Local manufacturers plan to hike prices of goods over importation delays owing to the continued attacks on commercial vessels along the Red Sea by the militant group Houthi.
Houthi, which stands in solidarity with Palestine’s Hamas militants, were accused of attacking vessels they argued were en route to Israel or had sworn allegiance to the Asian country headed by Prime Minister Benjamin Netanyahu.
The Suez Canal, which is a major and one of the shortest freight routes, has since proven to be a tricky passageway affecting the imporatation of goods for Kenya and other East African countries which fully rely on it.
As a result, shipping companies are rerouting or halting the transportation of goods or hike charges, which are passed on to local manufacturers.
A petrol station attendant fueling a car in Nairobi.
Motorist Association of Kenya
As a result, many major shipping companies like MSC, Maersk, Hapag-Lloyd, and French shipment company CMA CGM have suspended operations in the Red Sea and have re-directed their cargo ships along the longer route around the tip of South Africa.
Longer routes have also caused delays in the arrival of imports as ships take at least an extra 10 days to reach their destination.
On December 29, 2023, the UN Security Council held an emergency meeting where the UN Assistant Secretary-General Khaled Khiari warned of dire consequences if the continued attacks persisted.
“United Nations continues to warn against the adverse political, security, economic and humanitarian repercussions of military escalation in the Red Sea and the risk of exacerbating regional tensions.”
The council also argued that vessels that had no connection to Israel were attacked.
White House also released a joint statement issued by various governments condemning the attacks.
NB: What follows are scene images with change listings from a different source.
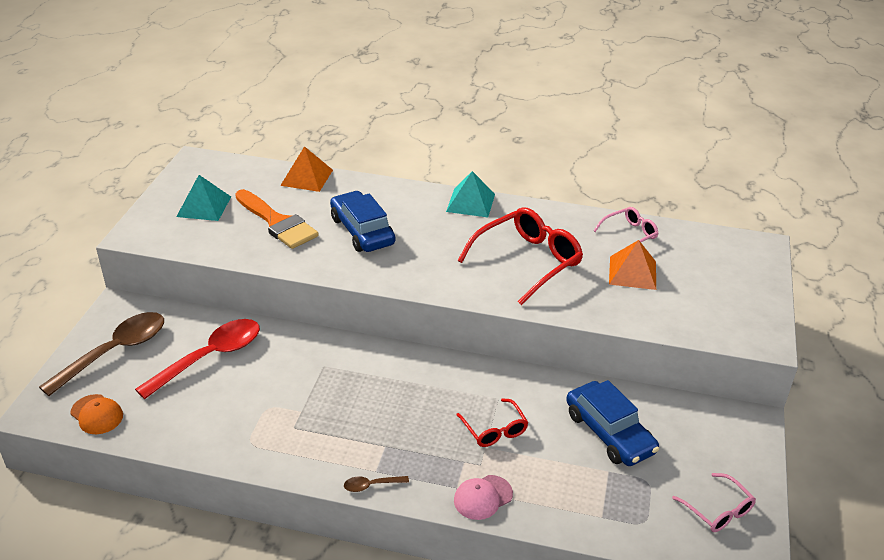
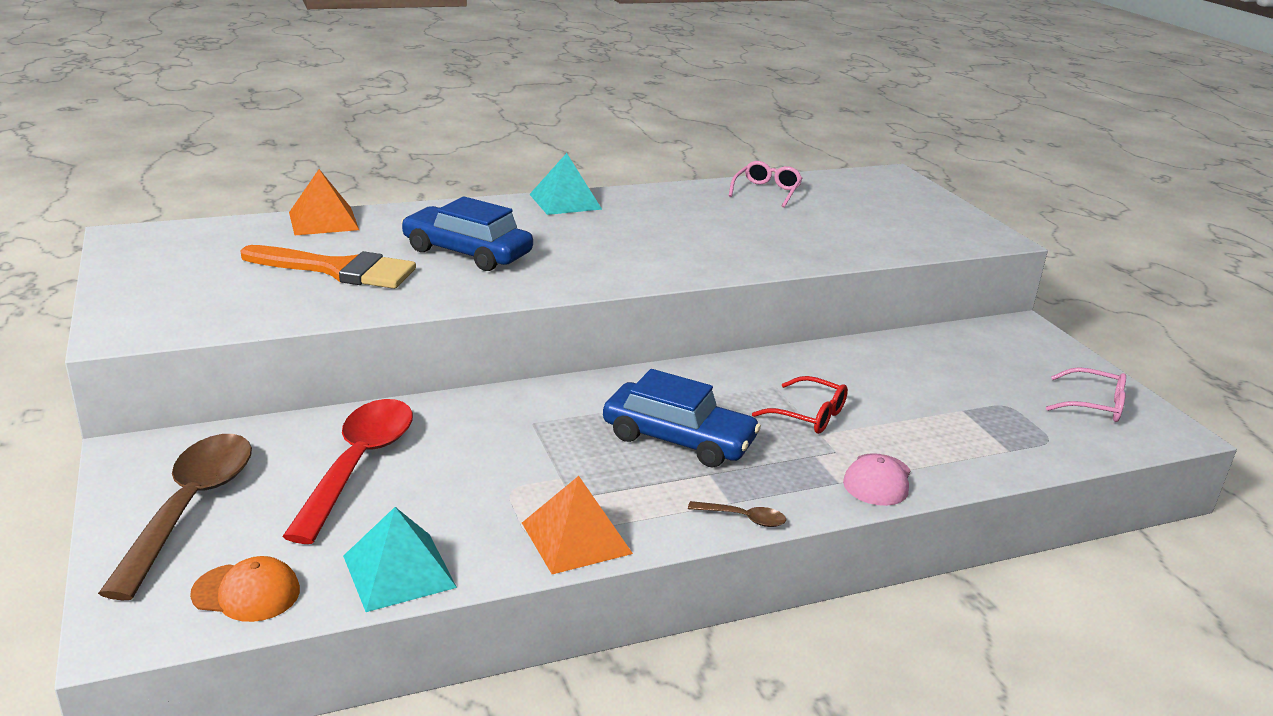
camera: 35 degrees left, 10 degrees down
turquoise pyramid [176,175,231,221] -> turquoise pyramid moved to [343,507,457,612]
brown spoon [344,476,409,492] -> brown spoon turned 120 degrees counterclockwise [688,501,786,527]
red glasses [458,207,583,305] -> none
blue car [566,380,659,466] -> blue car moved to [603,369,761,467]
orange pyramid [609,240,656,290] -> orange pyramid moved to [522,476,633,574]

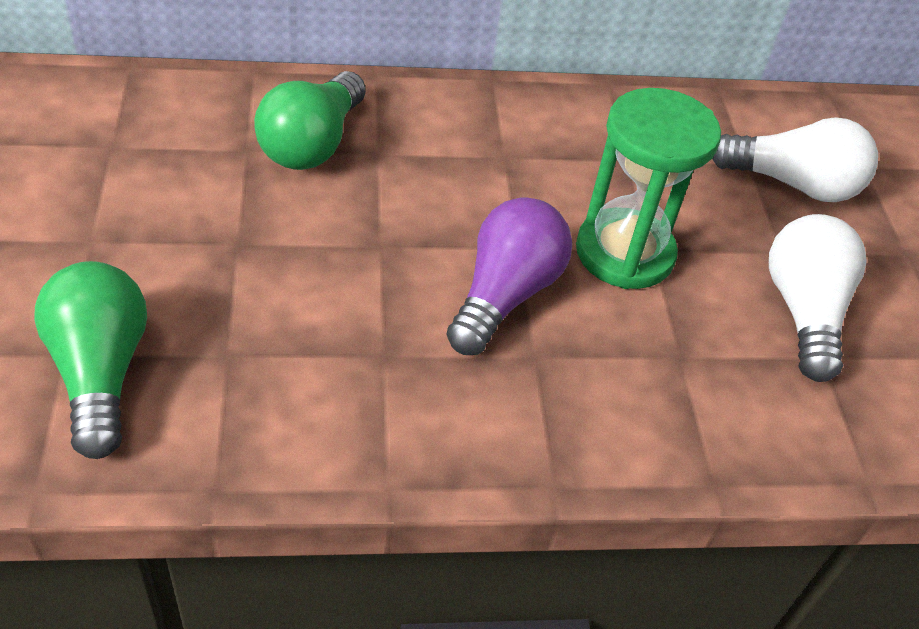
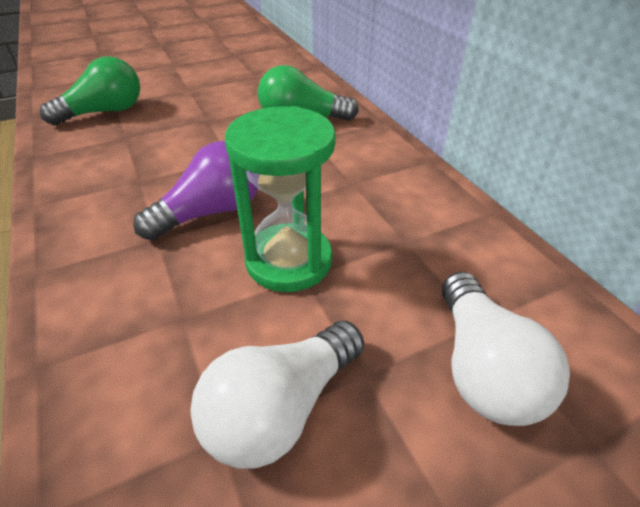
camera: 75 degrees right, 5 degrees down
purple light bulb [446,197,572,355] -> purple light bulb turned 45 degrees counterclockwise [133,141,258,240]
white light bulb [769,214,867,382] -> white light bulb turned 150 degrees clockwise [190,321,364,469]

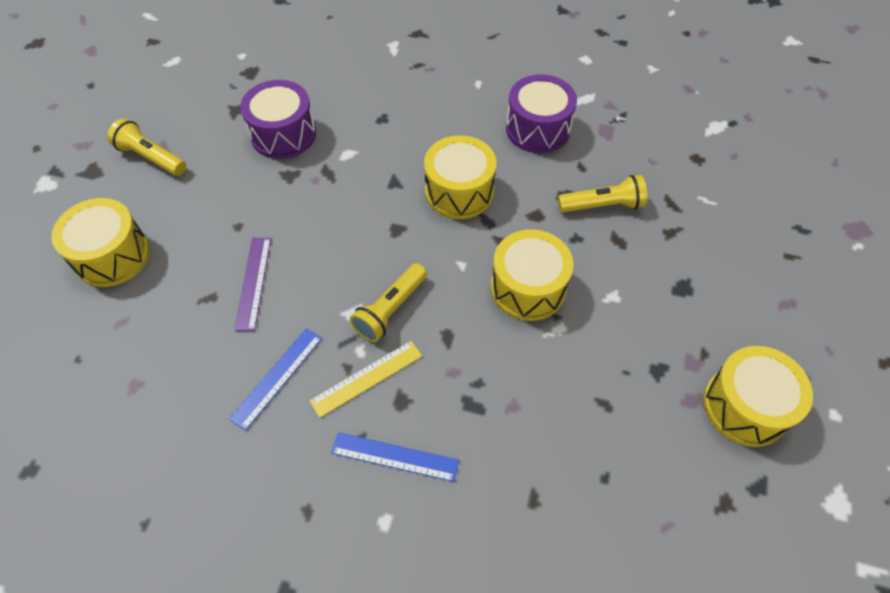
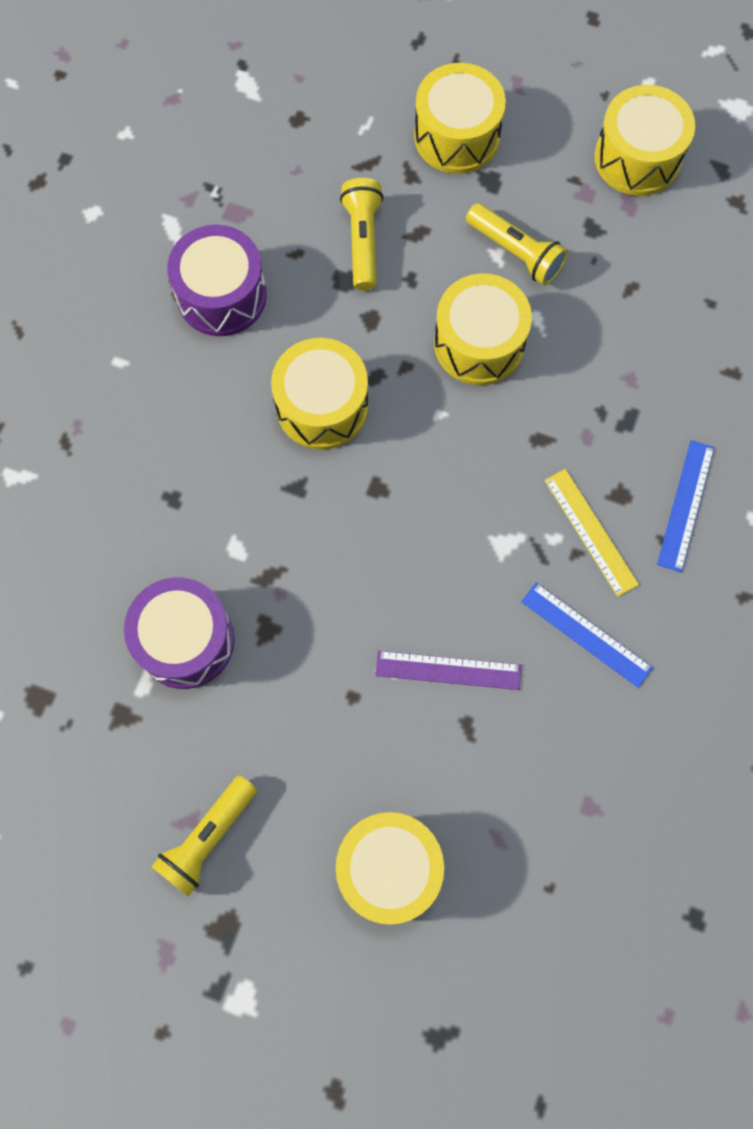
camera: 85 degrees left, 15 degrees up
yellow flashlight [350,263,427,342] -> yellow flashlight moved to [466,203,568,285]
none -> yellow drum [414,63,506,174]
Among them were the United States, Australia, Bahrain, Belgium, Canada, Denmark, Germany, Italy, Japan, Netherlands, New Zealand, the Republic of Korea, Singapore, and the United Kingdom.
“We warn the Houthis against further attacks. Ongoing Houthi attacks in the Red Sea are illegal, unacceptable, and profoundly destabilizing. Attacks on vessels, including commercial vessels, using unmanned aerial vehicles, small boats, and missiles, including the first use of anti-ship ballistic missiles against such vessels, are a direct threat to the freedom of navigation that serves as the bedrock of global trade in one of the world’s most critical waterways.
“We call for the immediate end of these illegal attacks and the release of unlawfully detained vessels and crews. The Houthis will bear the responsibility of the consequences should they continue to threaten lives, the global economy, and the free flow of commerce in the region’s critical waterways,” the White House warned.
Back home, in November last year, Energy CS Davis Chirchir warned that fuel prices in Kenya may at one time increase to up to Ksh300 per litre owing to the Israel – Hamas war.
A freight ship
“I read an article in the Financial Times the other day that because of the Hamas and Israeli War, the international prices could go up to USD150, and that would literally mean our products going to a high of Ksh300 at the pump,” CS Chirchir stated while appearing before the National Dialogue Committee (NDC).
However, global fuel prices dropped, offering Kenyans hope that the commodity may trade below Ksh212.36 for petrol, Ksh201.47 for diesel, and Ksh199.05 for Kerosene per litre prices set for December last year to January this year.
The Energy and Petroleum Regulatory Authority (EPRA) is expected to release the January to February pump prices on January 14.